Die Politik kann oft nur zuschauen, weil es sich um Privatbesitz handelt: Wenn der Besitzer einer Villa stirbt, beginnen die Probleme. Mangels Interessenten ist ein Verkauf der Liebhaberstücke schwierig – allein die Steuer zwingt manche Erben zum Verkauf. Immobilienentwickler aber warten nur darauf, die Grundstücke zu parzellieren und mit renditestarken Klötzen zu bebauen. Da helfen auch gut gemeinte Erhaltungsverordnungen oder der Denkmalschutz nur bedingt weiter.

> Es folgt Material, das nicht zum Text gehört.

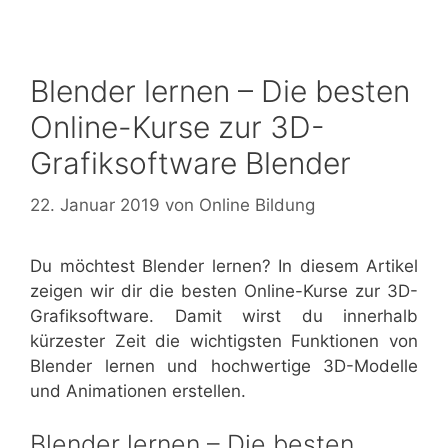
Blender lernen – Die besten
Online-Kurse zur 3D-
Grafiksoftware Blender
22. Januar 2019
von
Online Bildung
Du möchtest Blender lernen? In diesem Artikel
zeigen wir dir die besten Online-Kurse zur 3D-
Grafiksoftware. Damit wirst du innerhalb
kürzester Zeit die wichtigsten Funktionen von
Blender lernen und hochwertige 3D-Modelle
und Animationen erstellen.
Blender lernen – Die besten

Zur Not hilft Nichtstun. Ein Loch im Dach, Feuchtigkeit und Frost, Pilz im Mauerwerk – das Hamburger Wetter ist ein treuer Verbündeter des Verfalls. Und die Abrissbirne schwingt munter weiter. Erst im Sommer 2014 verschwand die Jugendstilvilla an der Elbchaussee 359, etwas hochtrabend das „Weiße Haus von Nienstedten“ genannt. Hier entsteht nun ein moderner Neubau.
Der Wandel geht oft so schleichend voran, dass er unterhalb der Bewusstseinsschwelle bleibt. Erst wenn es zu spät ist, formiert sich Widerstand. Die Behörden müssen sich angesichts der Sünden der Vergangenheit durchaus kritische Fragen gefallen lassen: Stehen wirklich alle stadtbildprägenden Gebäude unter Denkmalschutz? Schrecken die Strafen gegen den strategischen Verfall wirklich ab? Und kümmern sich die Behörden ausreichend um den Erhalt? An der Elbchaussee spotten einige, dass man leichter eine Villa abreißen als einen Baum fällen kann.
Der Dichter Detlev von Liliencron nannte die Elbchaussee einst die „schönste Straße der Welt“. Viel Zeit bleibt nicht, diesen Ruf zu retten.